FDA approves first drug that prevents migraines. Is the price tag worth it?
The Food and Drug Administration has approved a drug designed to prevent migraines, marking a first for the pharmaceutical industry and the millions of Americans who suffer from the chronic, debilitating disorder.
The new drug, Aimovig, is a once-monthly self-injection, and biopharmaceutical company Amgen will sell it for $6,900 a year.
“Aimovig provides patients with a novel option for reducing the number of days with migraine,” said Eric Bastings, M.D., deputy director of the Division of Neurology Products in the FDA’s Center for Drug Evaluation and Research. “We need new treatments for this painful and often debilitating condition.”
Over the course of several studies, migraine sufferers who took Aimovig experienced an average of 1 to 2.5 fewer migraine days per month. It’s not quite a cure-all, but the drug will likely be welcomed by the 4 million Americans who have migraines at least 15 days a month.
Never experienced a migraine? Here’s a description of what one feels like:
“Put your finger on your temple and imagine drilling it inside your head,” said a 29-year-old woman named Heather to Prevention. “My migraines feel like a screwdriver in there, in that one spot, always on my left side and in my left eye. I get a burning sensation throughout my body and in my jaw. Everything becomes sensitive to the touch, like my muscles are on fire.”
Image: aka Tman via Flickr
Migraines are also often accompanied by nausea, vomiting, and hypersensitivity to light and sound, and they can be triggered by stress, hormonal changes, flashing lights, changes in sleep or diet. Women are three times as likely to experience chronic migraines, and the disorder affects about 10 percent of people worldwide.

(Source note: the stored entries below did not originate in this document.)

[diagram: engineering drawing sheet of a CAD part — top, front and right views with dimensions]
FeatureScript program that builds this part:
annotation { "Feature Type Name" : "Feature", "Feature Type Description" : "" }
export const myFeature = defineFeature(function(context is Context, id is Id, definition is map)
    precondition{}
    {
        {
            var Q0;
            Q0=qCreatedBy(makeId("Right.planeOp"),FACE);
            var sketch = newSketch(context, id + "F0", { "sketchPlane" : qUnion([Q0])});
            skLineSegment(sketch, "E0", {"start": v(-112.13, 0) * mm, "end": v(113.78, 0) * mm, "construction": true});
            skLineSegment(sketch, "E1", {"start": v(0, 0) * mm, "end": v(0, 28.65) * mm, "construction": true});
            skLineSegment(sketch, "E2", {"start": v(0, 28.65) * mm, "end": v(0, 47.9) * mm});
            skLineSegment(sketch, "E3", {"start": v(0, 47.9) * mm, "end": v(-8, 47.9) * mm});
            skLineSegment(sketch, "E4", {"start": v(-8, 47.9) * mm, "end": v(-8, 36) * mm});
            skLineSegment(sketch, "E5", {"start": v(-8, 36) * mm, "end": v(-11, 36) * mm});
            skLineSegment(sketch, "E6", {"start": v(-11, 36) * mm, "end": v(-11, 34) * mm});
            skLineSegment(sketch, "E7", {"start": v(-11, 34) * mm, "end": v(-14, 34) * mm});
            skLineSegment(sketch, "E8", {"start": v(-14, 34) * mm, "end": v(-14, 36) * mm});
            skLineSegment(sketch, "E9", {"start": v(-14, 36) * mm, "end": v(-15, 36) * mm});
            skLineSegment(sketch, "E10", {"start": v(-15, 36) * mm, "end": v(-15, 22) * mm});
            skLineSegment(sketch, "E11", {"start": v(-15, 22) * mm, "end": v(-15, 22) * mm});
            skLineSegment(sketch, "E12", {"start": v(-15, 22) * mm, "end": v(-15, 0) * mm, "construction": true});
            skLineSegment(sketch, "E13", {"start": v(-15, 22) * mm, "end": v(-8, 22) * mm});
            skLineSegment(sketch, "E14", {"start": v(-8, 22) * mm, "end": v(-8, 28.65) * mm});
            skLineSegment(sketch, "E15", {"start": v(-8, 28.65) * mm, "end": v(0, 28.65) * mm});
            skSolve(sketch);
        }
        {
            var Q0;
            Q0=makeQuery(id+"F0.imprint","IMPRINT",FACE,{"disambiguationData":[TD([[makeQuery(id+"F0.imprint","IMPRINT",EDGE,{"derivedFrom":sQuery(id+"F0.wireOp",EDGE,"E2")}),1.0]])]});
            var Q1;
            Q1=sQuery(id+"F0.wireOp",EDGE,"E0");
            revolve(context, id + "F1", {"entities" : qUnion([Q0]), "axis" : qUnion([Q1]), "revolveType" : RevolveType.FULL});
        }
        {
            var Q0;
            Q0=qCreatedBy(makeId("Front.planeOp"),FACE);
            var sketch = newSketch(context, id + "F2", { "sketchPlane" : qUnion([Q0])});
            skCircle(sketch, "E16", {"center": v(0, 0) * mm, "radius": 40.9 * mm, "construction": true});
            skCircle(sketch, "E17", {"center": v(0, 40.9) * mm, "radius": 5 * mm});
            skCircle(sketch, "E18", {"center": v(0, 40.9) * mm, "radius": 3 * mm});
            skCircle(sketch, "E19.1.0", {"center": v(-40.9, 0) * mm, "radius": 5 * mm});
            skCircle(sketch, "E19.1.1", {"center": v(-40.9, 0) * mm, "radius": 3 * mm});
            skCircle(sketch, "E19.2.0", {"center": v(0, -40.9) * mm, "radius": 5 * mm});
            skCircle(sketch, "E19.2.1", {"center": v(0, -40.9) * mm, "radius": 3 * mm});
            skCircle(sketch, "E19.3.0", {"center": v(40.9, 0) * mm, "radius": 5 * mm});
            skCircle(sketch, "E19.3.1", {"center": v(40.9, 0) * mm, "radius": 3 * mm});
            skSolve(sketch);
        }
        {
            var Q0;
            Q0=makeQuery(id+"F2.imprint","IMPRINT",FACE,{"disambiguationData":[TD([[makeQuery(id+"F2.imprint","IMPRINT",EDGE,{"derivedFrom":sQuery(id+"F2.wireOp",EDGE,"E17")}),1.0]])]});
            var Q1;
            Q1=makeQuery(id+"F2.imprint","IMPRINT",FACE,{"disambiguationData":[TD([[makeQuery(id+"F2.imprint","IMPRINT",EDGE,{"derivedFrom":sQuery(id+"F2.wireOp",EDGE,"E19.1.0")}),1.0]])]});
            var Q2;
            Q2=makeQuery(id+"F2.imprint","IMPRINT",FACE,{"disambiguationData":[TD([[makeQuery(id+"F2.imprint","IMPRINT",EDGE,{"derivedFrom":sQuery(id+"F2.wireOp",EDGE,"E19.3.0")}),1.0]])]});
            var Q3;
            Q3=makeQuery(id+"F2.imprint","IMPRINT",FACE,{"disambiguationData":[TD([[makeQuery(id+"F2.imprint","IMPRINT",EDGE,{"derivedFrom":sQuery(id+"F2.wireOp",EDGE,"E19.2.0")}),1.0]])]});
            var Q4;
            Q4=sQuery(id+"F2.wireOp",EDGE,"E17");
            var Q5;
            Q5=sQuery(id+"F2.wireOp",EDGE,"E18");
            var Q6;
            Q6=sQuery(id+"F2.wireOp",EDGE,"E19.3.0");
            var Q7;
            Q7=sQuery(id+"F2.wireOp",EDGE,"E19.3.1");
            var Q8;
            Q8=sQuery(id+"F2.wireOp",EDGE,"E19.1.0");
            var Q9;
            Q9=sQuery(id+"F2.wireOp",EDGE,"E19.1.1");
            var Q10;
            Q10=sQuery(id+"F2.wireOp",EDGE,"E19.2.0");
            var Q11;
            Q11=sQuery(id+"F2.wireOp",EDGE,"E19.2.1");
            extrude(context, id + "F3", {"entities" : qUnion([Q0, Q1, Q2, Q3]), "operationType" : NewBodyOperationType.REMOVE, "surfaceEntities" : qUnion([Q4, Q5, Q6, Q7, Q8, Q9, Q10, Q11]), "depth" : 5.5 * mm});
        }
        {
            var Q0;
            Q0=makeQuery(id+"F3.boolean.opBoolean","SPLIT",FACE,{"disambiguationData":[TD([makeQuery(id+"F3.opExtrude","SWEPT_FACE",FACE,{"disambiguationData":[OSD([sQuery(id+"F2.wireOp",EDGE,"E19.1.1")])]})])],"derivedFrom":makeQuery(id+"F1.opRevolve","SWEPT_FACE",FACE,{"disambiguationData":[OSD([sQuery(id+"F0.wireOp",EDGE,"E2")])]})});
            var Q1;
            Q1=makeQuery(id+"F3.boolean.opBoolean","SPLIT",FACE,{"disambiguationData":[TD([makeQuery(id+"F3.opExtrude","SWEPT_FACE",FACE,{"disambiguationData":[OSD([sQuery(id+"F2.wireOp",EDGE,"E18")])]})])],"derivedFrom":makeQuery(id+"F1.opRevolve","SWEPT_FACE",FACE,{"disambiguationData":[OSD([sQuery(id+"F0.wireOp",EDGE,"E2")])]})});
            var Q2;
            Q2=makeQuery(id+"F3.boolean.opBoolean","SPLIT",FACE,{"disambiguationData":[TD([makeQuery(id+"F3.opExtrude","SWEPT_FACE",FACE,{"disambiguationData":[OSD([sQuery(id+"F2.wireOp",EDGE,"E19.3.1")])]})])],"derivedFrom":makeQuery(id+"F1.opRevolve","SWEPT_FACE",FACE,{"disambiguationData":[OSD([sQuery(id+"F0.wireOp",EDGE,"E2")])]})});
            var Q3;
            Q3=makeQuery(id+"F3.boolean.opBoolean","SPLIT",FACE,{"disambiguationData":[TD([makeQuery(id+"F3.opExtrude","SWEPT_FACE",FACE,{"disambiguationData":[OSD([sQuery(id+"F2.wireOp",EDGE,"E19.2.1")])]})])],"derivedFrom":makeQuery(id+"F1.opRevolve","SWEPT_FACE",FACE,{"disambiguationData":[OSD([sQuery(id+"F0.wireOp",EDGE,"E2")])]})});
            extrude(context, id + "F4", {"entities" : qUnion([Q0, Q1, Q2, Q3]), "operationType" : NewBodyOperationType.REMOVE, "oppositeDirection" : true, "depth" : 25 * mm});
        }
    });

In the 1980s, researchers observed that people who suffer from migraines produced too much of a protein fragment called CGRP. The new drug is an antibody that effectively blocks some of that CGRP but allows the rest to perform its normal functions in the body. Still, not much is known about what exactly CGRP does, as is evidenced by a rather vague description on the Amgen website:
“There may be a connection between CGRP, CGRP receptors, and migraine.”
In any case, the annual price tag of $6,900 might seem steep, but it comes as a surprise to some analysts who expected it to be $10,000 or more. It’s predicted that insurers will reimburse patients for much of the costs.
“The payers recognize that there is a clear and longstanding unmet need in migraine,” said Tony Hooper, executive vice president of global commercial operations at Amgen, who added that pharmacy-benefit managers and insurers are mostly “supportive of our price.”